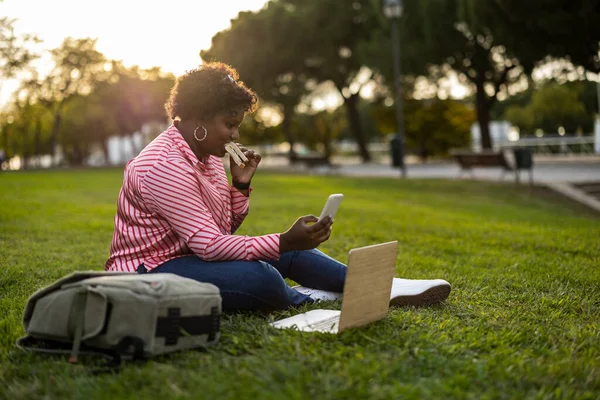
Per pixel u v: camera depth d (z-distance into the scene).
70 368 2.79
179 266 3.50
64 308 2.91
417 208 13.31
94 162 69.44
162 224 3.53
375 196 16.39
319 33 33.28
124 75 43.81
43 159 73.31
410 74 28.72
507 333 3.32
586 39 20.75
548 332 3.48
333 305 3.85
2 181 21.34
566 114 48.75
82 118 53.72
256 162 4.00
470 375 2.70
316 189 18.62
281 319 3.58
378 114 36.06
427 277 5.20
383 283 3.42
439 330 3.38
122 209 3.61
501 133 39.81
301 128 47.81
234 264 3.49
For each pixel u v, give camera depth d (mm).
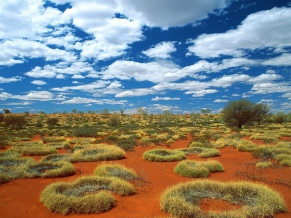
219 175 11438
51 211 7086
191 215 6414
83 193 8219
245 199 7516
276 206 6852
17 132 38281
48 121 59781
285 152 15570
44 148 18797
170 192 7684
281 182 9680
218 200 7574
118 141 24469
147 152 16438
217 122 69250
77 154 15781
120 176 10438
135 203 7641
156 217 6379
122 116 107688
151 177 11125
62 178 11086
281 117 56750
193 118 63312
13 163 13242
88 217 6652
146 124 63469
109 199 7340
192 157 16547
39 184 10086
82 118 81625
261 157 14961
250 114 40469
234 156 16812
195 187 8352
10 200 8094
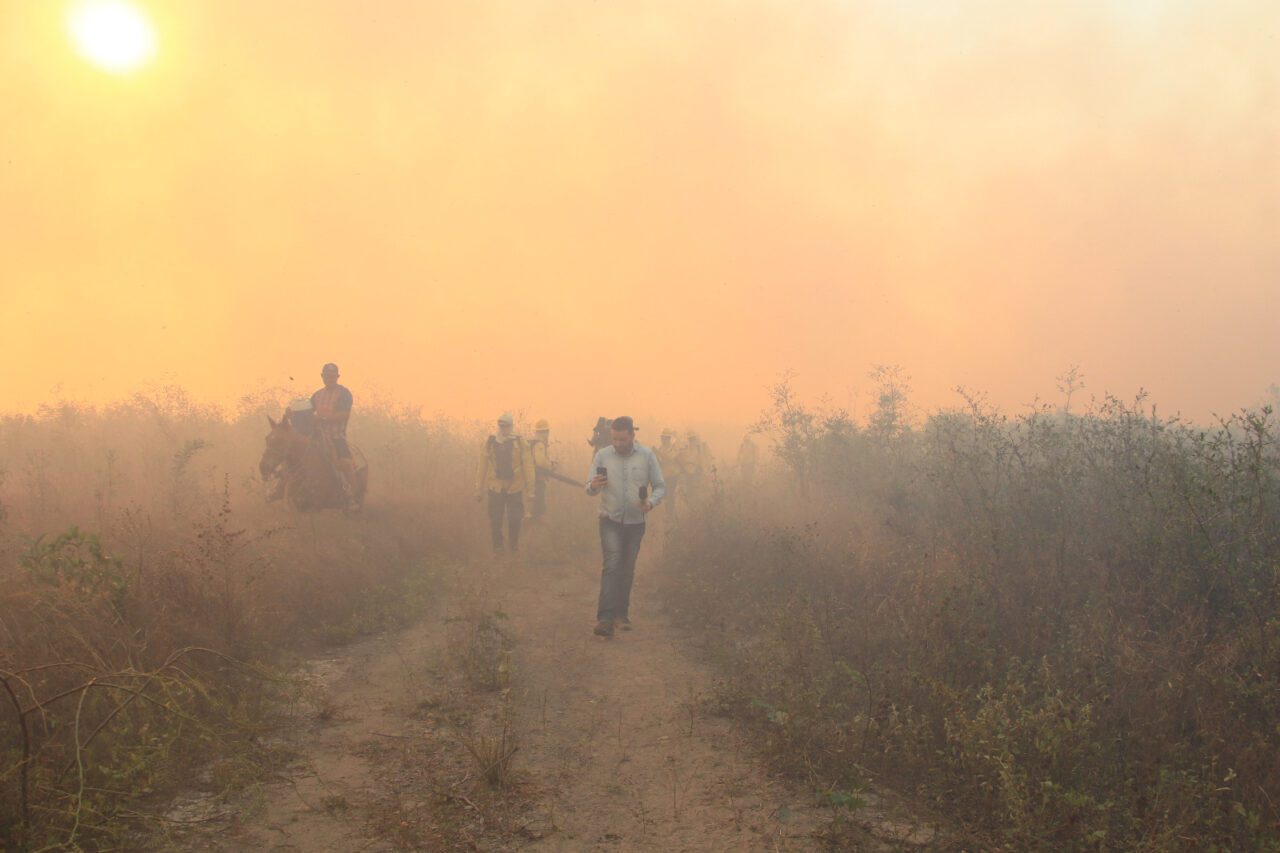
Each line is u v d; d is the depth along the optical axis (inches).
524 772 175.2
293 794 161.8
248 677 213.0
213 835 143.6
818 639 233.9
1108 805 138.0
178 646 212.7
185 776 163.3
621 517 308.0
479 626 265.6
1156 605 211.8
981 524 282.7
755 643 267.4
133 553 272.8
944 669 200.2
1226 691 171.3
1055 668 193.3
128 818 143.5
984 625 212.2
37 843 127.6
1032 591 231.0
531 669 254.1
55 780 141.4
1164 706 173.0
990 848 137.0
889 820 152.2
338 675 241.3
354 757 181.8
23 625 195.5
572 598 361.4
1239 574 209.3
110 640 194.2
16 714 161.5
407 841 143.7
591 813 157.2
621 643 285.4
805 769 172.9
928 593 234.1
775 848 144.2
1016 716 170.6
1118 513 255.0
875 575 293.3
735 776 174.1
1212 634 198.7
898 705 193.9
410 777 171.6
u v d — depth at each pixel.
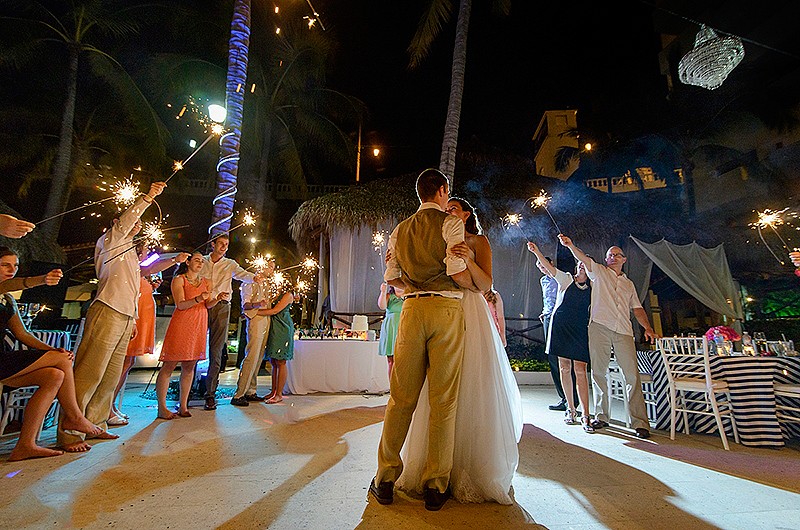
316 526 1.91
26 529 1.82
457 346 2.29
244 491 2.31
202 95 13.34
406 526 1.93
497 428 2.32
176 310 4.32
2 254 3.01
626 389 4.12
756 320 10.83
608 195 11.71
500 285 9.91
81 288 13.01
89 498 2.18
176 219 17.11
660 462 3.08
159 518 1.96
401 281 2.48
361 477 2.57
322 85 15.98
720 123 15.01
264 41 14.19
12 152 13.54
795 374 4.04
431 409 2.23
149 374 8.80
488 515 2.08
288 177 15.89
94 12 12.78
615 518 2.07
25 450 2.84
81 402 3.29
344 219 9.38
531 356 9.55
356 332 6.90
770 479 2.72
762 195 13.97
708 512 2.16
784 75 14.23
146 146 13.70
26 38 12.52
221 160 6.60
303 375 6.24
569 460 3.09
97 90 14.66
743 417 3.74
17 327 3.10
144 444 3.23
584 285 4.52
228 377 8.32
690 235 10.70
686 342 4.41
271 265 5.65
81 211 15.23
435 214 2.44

═══

▶ _What is required_:
Restate the records word for word, omitting images.

▶ _Answer to the problem_:
Per pixel u v: camera depth d (z-distance into the scene).
70 368 2.79
179 266 3.50
64 308 2.91
417 208 13.31
94 162 69.44
162 224 3.53
375 196 16.39
319 33 33.28
124 75 43.81
43 159 73.31
410 74 28.72
507 333 3.32
586 39 20.75
548 332 3.48
333 305 3.85
2 181 21.34
566 114 48.75
82 118 53.72
256 162 4.00
470 375 2.70
316 189 18.62
281 319 3.58
378 114 36.06
427 277 5.20
383 283 3.42
439 330 3.38
122 209 3.61
501 133 39.81
301 128 47.81
234 264 3.49
For each pixel u v, give camera depth d (mm).
219 175 11438
51 211 7086
191 215 6414
83 193 8219
245 199 7516
276 206 6852
17 132 38281
48 121 59781
285 152 15570
44 148 18797
170 192 7684
281 182 9680
218 200 7574
118 141 24469
147 152 16438
217 122 69250
77 154 15781
120 176 10438
135 203 7641
156 217 6379
122 116 107688
151 177 11125
62 178 11086
281 117 56750
193 118 63312
13 163 13242
88 217 6652
146 124 63469
109 199 7340
192 157 16547
39 184 10086
82 118 81625
261 157 14961
250 114 40469
234 156 16812
195 187 8352
10 200 8094
Each line is u v d; d is the depth along the optical axis (inches).
524 772 175.2
293 794 161.8
248 677 213.0
213 835 143.6
818 639 233.9
1108 805 138.0
178 646 212.7
185 776 163.3
621 517 308.0
479 626 265.6
1156 605 211.8
981 524 282.7
755 643 267.4
133 553 272.8
944 669 200.2
1226 691 171.3
1055 668 193.3
128 818 143.5
984 625 212.2
37 843 127.6
1032 591 231.0
531 669 254.1
55 780 141.4
1164 706 173.0
990 848 137.0
889 820 152.2
338 675 241.3
354 757 181.8
23 625 195.5
572 598 361.4
1239 574 209.3
110 640 194.2
16 714 161.5
407 841 143.7
591 813 157.2
621 643 285.4
805 769 172.9
928 593 234.1
775 848 144.2
1016 716 170.6
1118 513 255.0
875 575 293.3
735 776 174.1
1212 634 198.7
898 705 193.9
410 777 171.6
u v d — depth at each pixel.
316 526 1.91
26 529 1.82
457 346 2.29
244 491 2.31
202 95 13.34
406 526 1.93
497 428 2.32
176 310 4.32
2 254 3.01
626 389 4.12
756 320 10.83
608 195 11.71
500 285 9.91
81 288 13.01
89 498 2.18
176 219 17.11
660 462 3.08
159 518 1.96
401 281 2.48
361 477 2.57
322 85 15.98
720 123 15.01
264 41 14.19
12 152 13.54
795 374 4.04
431 409 2.23
149 374 8.80
488 515 2.08
288 177 15.89
94 12 12.78
615 518 2.07
25 450 2.84
81 402 3.29
344 219 9.38
531 356 9.55
356 332 6.90
770 479 2.72
762 195 13.97
708 512 2.16
784 75 14.23
146 146 13.70
26 38 12.52
221 160 6.60
303 375 6.24
569 460 3.09
97 90 14.66
743 417 3.74
17 327 3.10
144 444 3.23
584 285 4.52
228 377 8.32
690 235 10.70
686 342 4.41
271 265 5.65
81 211 15.23
435 214 2.44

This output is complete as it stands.